The Async Processor is a lightweight dispatch agent that pulls inference requests from message queues and forwards them to the llm-d Router. It uses dispatch gates to regulate dispatch rate based on system metrics, ensuring that the dispatched workloads don't overflow the inference servers.

How It Works

  1. Poll — workers pull requests from one or more message queues.
  2. Gate — before dispatching, each request passes through a dispatch gate that checks whether the system has capacity. If the gate is closed (budget = 0), the request waits.
  3. Dispatch — the worker sends an HTTP request to the llm-d Router with deadline propagation.
  4. Result — on success, results are written back to a queue. On retryable failure (rate limiting, transient errors), the request is re-queued with exponential backoff.

Dispatch Gates

The dispatch gate controls the rate by which the processor sends requests. Each queue can have its own gate, allowing independent dispatch control per workload.

Gate typeBehavior
constantAlways open — no throttling.
redisReads a budget value from a Redis key, allowing external systems to control dispatch rate.
prometheus-saturationQueries Prometheus for model server saturation metrics. Dispatches when saturation is below a configurable threshold.
prometheus-budgetComputes available capacity from downstream metrics.

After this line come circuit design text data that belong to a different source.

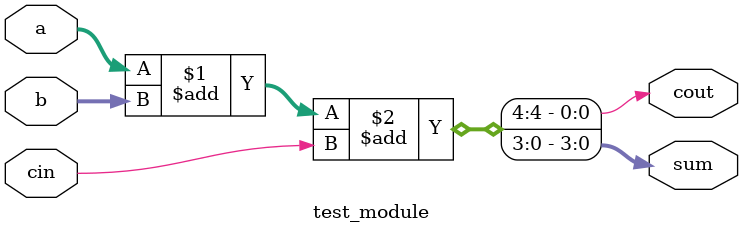
<source format=sv>
module test_module(
    input wire [3:0] a,       // 4-bit input A
    input wire [3:0] b,       // 4-bit input B
    input wire cin,           // Carry input
    output wire [3:0] sum,    // 4-bit sum output
    output wire cout          // Carry output
);

    // 4-bit adder with carry
    assign {cout, sum} = a + b + cin;

endmodule

</source>
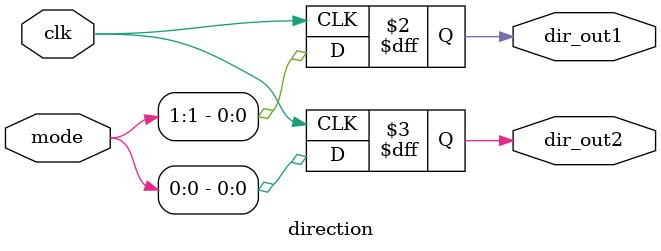
<source format=v>
`timescale 1ns / 1ps

`timescale 1ns/1ps
module direction(clk,mode,dir_out1,dir_out2);
input clk;
input[1:0] mode;
output dir_out1;
output dir_out2;
reg dir_out1;
reg dir_out2;

always@(posedge clk)
{dir_out1,dir_out2}=mode;
endmodule

</source>
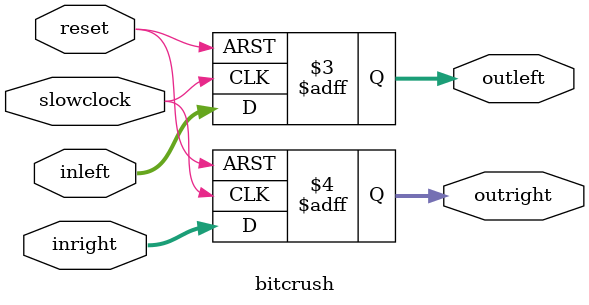
<source format=sv>
module bitcrush(input logic [32:1] inleft, inright, //module that reduces the sample rate by using a slower clock
                    input logic reset, slowclock,
                    output logic [32:1] outleft, outright);		  


always_ff @(posedge slowclock or negedge reset) begin
	if(~reset) begin
		outleft=32'd0;
		outright=32'd0;
	end else begin
		outleft=inleft;
		outright=inright;
	end
end

endmodule
</source>
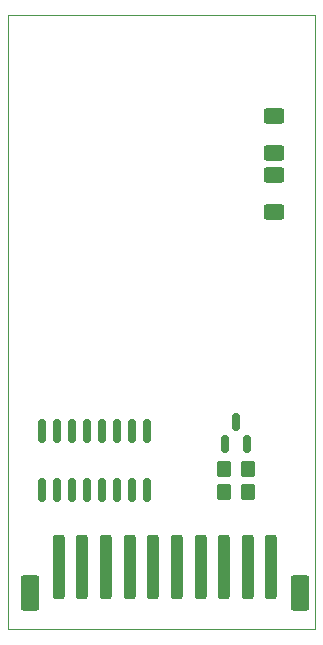
<source format=gbp>
G04 #@! TF.GenerationSoftware,KiCad,Pcbnew,(6.0.0)*
G04 #@! TF.CreationDate,2022-01-19T21:14:50+07:00*
G04 #@! TF.ProjectId,NixieClock,4e697869-6543-46c6-9f63-6b2e6b696361,rev?*
G04 #@! TF.SameCoordinates,Original*
G04 #@! TF.FileFunction,Paste,Bot*
G04 #@! TF.FilePolarity,Positive*
%FSLAX46Y46*%
G04 Gerber Fmt 4.6, Leading zero omitted, Abs format (unit mm)*
G04 Created by KiCad (PCBNEW (6.0.0)) date 2022-01-19 21:14:50*
%MOMM*%
%LPD*%
G01*
G04 APERTURE LIST*
G04 Aperture macros list*
%AMRoundRect*
0 Rectangle with rounded corners*
0 $1 Rounding radius*
0 $2 $3 $4 $5 $6 $7 $8 $9 X,Y pos of 4 corners*
0 Add a 4 corners polygon primitive as box body*
4,1,4,$2,$3,$4,$5,$6,$7,$8,$9,$2,$3,0*
0 Add four circle primitives for the rounded corners*
1,1,$1+$1,$2,$3*
1,1,$1+$1,$4,$5*
1,1,$1+$1,$6,$7*
1,1,$1+$1,$8,$9*
0 Add four rect primitives between the rounded corners*
20,1,$1+$1,$2,$3,$4,$5,0*
20,1,$1+$1,$4,$5,$6,$7,0*
20,1,$1+$1,$6,$7,$8,$9,0*
20,1,$1+$1,$8,$9,$2,$3,0*%
G04 Aperture macros list end*
G04 #@! TA.AperFunction,Profile*
%ADD10C,0.050000*%
G04 #@! TD*
%ADD11RoundRect,0.150000X0.150000X-0.587500X0.150000X0.587500X-0.150000X0.587500X-0.150000X-0.587500X0*%
%ADD12RoundRect,0.250000X-0.350000X-0.450000X0.350000X-0.450000X0.350000X0.450000X-0.350000X0.450000X0*%
%ADD13RoundRect,0.250000X-0.250000X-2.500000X0.250000X-2.500000X0.250000X2.500000X-0.250000X2.500000X0*%
%ADD14RoundRect,0.250000X-0.550000X-1.250000X0.550000X-1.250000X0.550000X1.250000X-0.550000X1.250000X0*%
%ADD15RoundRect,0.150000X-0.150000X0.825000X-0.150000X-0.825000X0.150000X-0.825000X0.150000X0.825000X0*%
%ADD16RoundRect,0.250000X-0.625000X0.400000X-0.625000X-0.400000X0.625000X-0.400000X0.625000X0.400000X0*%
%ADD17RoundRect,0.250000X0.625000X-0.400000X0.625000X0.400000X-0.625000X0.400000X-0.625000X-0.400000X0*%
G04 APERTURE END LIST*
D10*
X45700000Y-80300000D02*
X19700000Y-80300000D01*
X19700000Y-80300000D02*
X19700000Y-28300000D01*
X19700000Y-28300000D02*
X45700000Y-28300000D01*
X45700000Y-28300000D02*
X45700000Y-80300000D01*
D11*
X39950000Y-64637500D03*
X38050000Y-64637500D03*
X39000000Y-62762500D03*
D12*
X38000000Y-68700000D03*
X40000000Y-68700000D03*
D13*
X24000000Y-75000000D03*
X26000000Y-75000000D03*
X28000000Y-75000000D03*
X30000000Y-75000000D03*
X32000000Y-75000000D03*
X34000000Y-75000000D03*
X36000000Y-75000000D03*
X38000000Y-75000000D03*
X40000000Y-75000000D03*
X42000000Y-75000000D03*
D14*
X21600000Y-77250000D03*
X44400000Y-77250000D03*
D12*
X38000000Y-66700000D03*
X40000000Y-66700000D03*
D15*
X22555000Y-63525000D03*
X23825000Y-63525000D03*
X25095000Y-63525000D03*
X26365000Y-63525000D03*
X27635000Y-63525000D03*
X28905000Y-63525000D03*
X30175000Y-63525000D03*
X31445000Y-63525000D03*
X31445000Y-68475000D03*
X30175000Y-68475000D03*
X28905000Y-68475000D03*
X27635000Y-68475000D03*
X26365000Y-68475000D03*
X25095000Y-68475000D03*
X23825000Y-68475000D03*
X22555000Y-68475000D03*
D16*
X42200000Y-41850000D03*
X42200000Y-44950000D03*
D17*
X42200000Y-39950000D03*
X42200000Y-36850000D03*
M02*

</source>
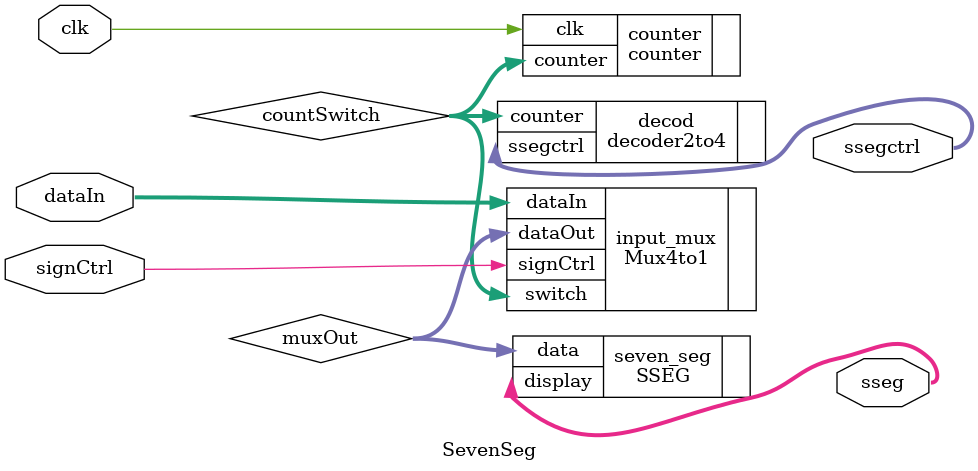
<source format=sv>
module SevenSeg (
    input signCtrl,
    input [11:0] dataIn,
    input clk,
    output [3:0] ssegctrl,
    output [6:0] sseg
);

wire [3:0] muxOut;
wire [1:0] countSwitch;

counter counter (
    .clk(clk),
    .counter(countSwitch)
);

decoder2to4 decod (
                  .counter(countSwitch),
                  .ssegctrl(ssegctrl)
                  );

Mux4to1 input_mux (
    .signCtrl(signCtrl),
    .dataIn(dataIn),
    .switch(countSwitch),
    .dataOut(muxOut)
);

SSEG seven_seg (
    .data(muxOut),
    .display(sseg)
);
endmodule
</source>
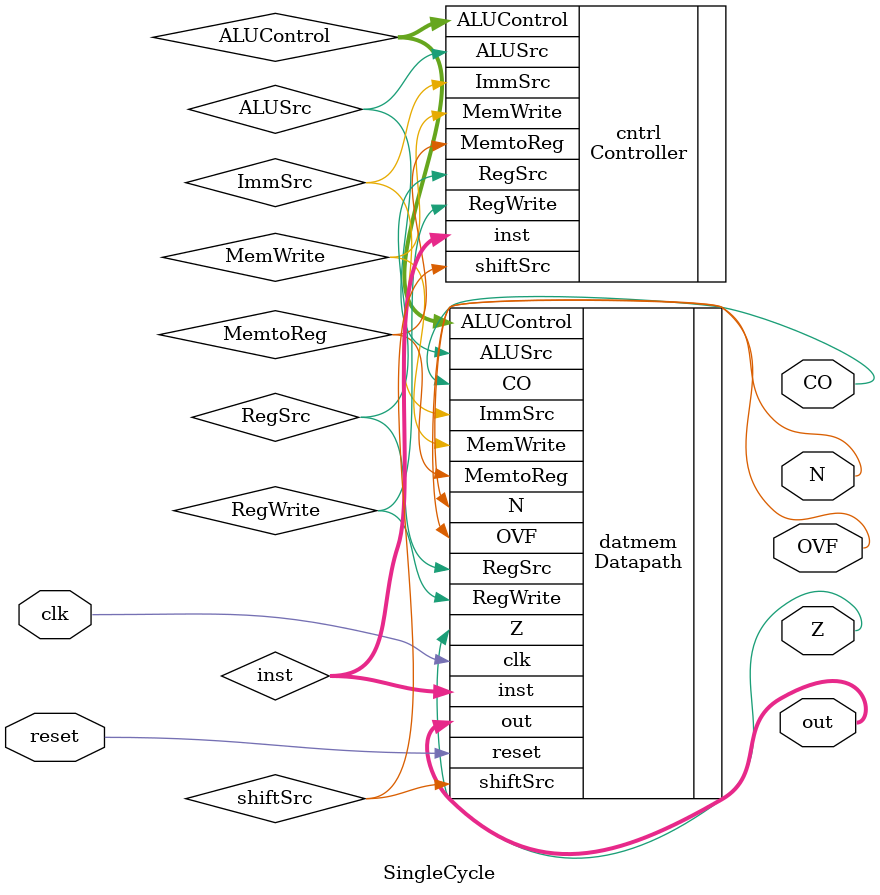
<source format=v>
/*
 * Top level entity
*/

module SingleCycle (clk,reset,out,N,Z,CO,OVF);

input clk,reset;

output [31:0] out;
output N,Z,CO,OVF;

wire  MemtoReg;
wire	MemWrite;
wire	ImmSrc;
wire	RegSrc;
wire	ALUSrc;
wire	RegWrite;
wire	shiftSrc;
wire	[2:0] ALUControl;
wire	[31:0] inst;

Controller cntrl (
	.MemtoReg(MemtoReg),
	.MemWrite(MemWrite),
	.ImmSrc(ImmSrc),
	.RegSrc(RegSrc),
	.ALUSrc(ALUSrc),
	.RegWrite(RegWrite),
	.shiftSrc(shiftSrc),
	.ALUControl(ALUControl),
	.inst(inst));
	
Datapath datmem (
	.MemtoReg(MemtoReg),
	.MemWrite(MemWrite),
	.ImmSrc(ImmSrc),
	.RegSrc(RegSrc),
	.ALUSrc(ALUSrc),
	.RegWrite(RegWrite),
	.shiftSrc(shiftSrc),
	.ALUControl(ALUControl),
	.inst(inst),
	.clk(clk),
	.reset(reset),
	.out(out),
	.N(N),
	.Z(Z),
	.CO(CO),
	.OVF(OVF));

endmodule

</source>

Message Queue Integrations

ImplementationCharacteristics
Redis Sorted SetPersisted, priority-ordered by deadline. Supports per-queue gate configuration.
Redis Pub/SubEphemeral, fan-out delivery. Single global gate.
GCP Pub/SubCloud-native, scalable. Supports per-subscription gating.

Concurrency and Retries

  • Worker pool — configurable number of concurrent workers (default 8) process requests in parallel.
  • Deadline enforcement — each request carries a deadline from the queue message. Workers abandon requests that cannot complete before their deadline.
  • Exponential backoff — retryable failures are re-queued with backoff (base 2s, max 60s, with jitter). Fatal errors (bad payload, unrecoverable failures) are not retried.

Observability

Prometheus metrics include request totals, success/failure counts, retry counts, deadline-exceeded counts, shedded request counts, and request latency histograms.